The story of an award: How Heritage Got the eTwinning European Prize
English Teacher and Global Learning Coordinator at Heritage
Recognised award-winning eTwinning ambassador
In February I was extremely happy to find out that one of our eTwinning projects – “Heritage M@tters” – was the winner of the European Prize. I felt extremely lucky, as after one year of work on it (we ran the project in the 2017-2018 school year), this autumn I was awarded the National Quality Label, then later the European Quality Label, and now we got the highest award in eTwinning – the European Prize. To be more concrete, out of 860 projects submitted in the competition, only 8 projects received this prize for the 4 age categories, and 8 projects received it for the special categories.
Our “Heritage M@tters” project won in one of the special categories and received Yunus Emre Prize for Humanism and Intercultural Understanding (Prize sponsored by the eTwinning National Support Service of Turkey).
Heritage International School is part of eTwinning community of schools, due to teachers who are part of this online learning community of schools in Europe. There are several eTwinners in Heritage – teachers that are active in eTwinning – but personally I run the eTwinning Club twice a week, as I want to give Heritage students the chance to get in touch with students from other European schools through active collaboration, communication and the use of ICT. Because this is what eTwinning is all about. It is not just entertainment and use of ICT, but also learning and producing outcomes together, in a collaborative way.
We joined the project “Heritage M@tters” in January 2019, as I found out about it just before Christmas, in December 2018. The project was presented at eTwinning Final Conference in Moldova by a Romanian eTwinning Ambassador, Emese Campean. The project had started earlier in autumn, and had only one activity on human rights done.
Together with my amazing Heritage students we managed to do a lot of activities at our eTwinning Club. First, we had a live reading session with our European partners on World Read Aloud Day. We read excerpts from letters in „Anne Frank Diary”, as people worldwide commemorate the tragedy of the Holocaust that happened during the World War 2 on Holocaust Remembrance Day – at end of January. As we educate global citizens in Heritage, they must be aware of the events occurring in the world they are part of. Even more so should they learn from the mistakes of the past and make our country and countries a better place to live in.
Also, students had to write articles about several topics referring to our national heritage, such as gastronomy, monuments, poets and writers, books and music, traditional costumes, places to visit, etc. They had to create collaboratively an article in Google Docs about a national hero, after having discussed and selected the hero together as a team, voting for the favourite option). All project partners (Portugal, Greece, Croatia, Germany, Moldova, Romania and Belgium) had to present their own national hero and collect them all in an online magazine, entitled „Our Heroes”. You can view it by clicking here. Our teams got together online and played a Kahoot quiz synchronously on all the heroes submitted in the magazine.

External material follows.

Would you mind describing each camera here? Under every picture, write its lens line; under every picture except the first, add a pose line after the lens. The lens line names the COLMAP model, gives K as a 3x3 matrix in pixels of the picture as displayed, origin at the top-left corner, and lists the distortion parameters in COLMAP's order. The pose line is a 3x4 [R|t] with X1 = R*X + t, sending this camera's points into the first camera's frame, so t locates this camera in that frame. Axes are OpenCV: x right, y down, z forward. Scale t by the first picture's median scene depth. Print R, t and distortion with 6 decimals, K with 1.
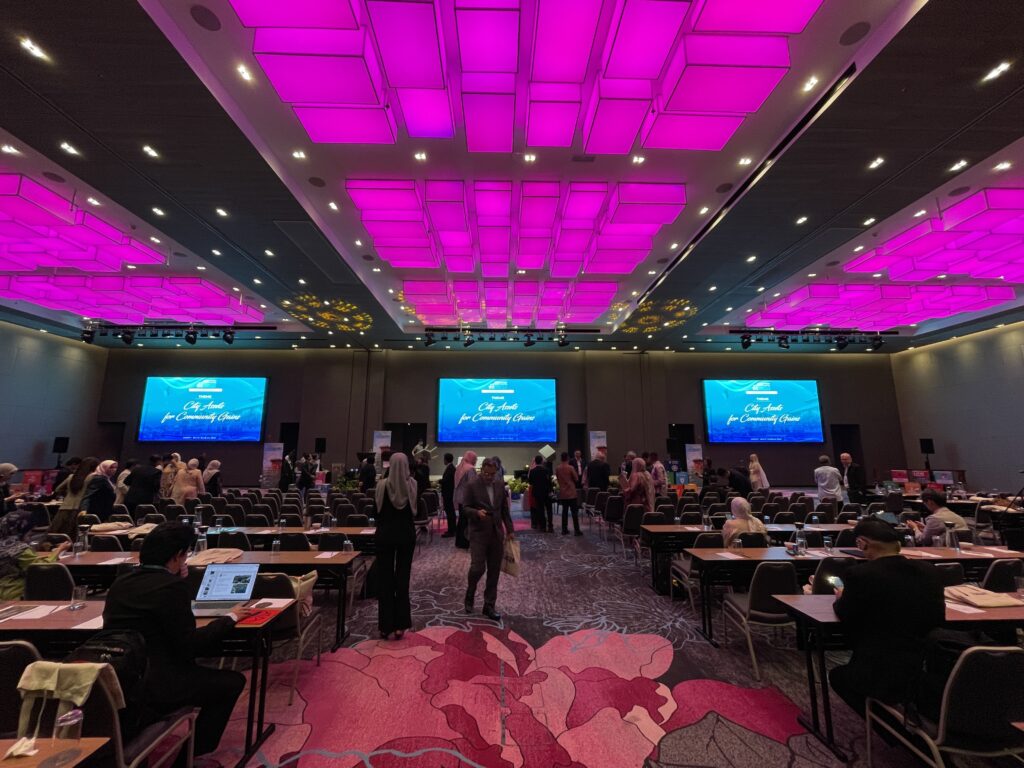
lens RADIAL K [[413.5, 0, 510.8], [0, 413.5, 381.9], [0, 0, 1]] dist [-0.004148, -0.000908]
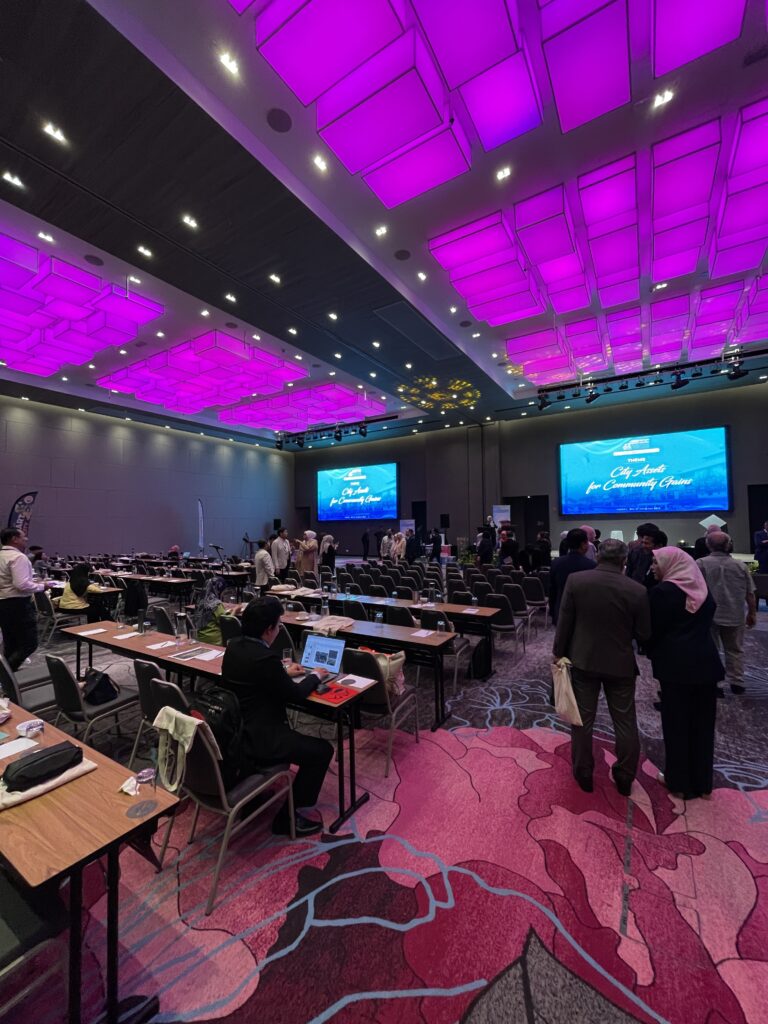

As a final product, we created together on Google Sites our project’s site (click here to view it). Being from different European countries, and exhibiting different traditions and heritage, our site was named „What is a European”. You can’t imagine what enthusiasm it was for students to discover their partners’ schools, countries, cuisine, famous personalities and life in general! At the same time, it made them get a national pride and show the best they have in their own respective country.
Finally, I would like to add that this is the 3rd European Prize that Moldova got for an eTwinning project since the 2013 launch here, out of the hundreds run yearly. And “Heritage M@tters” is the first such award for our Heritage International School. It made me feel proud of our common work. What else, if not international collaboration, could develop better international mindedness, tolerance and acceptance in our disciples?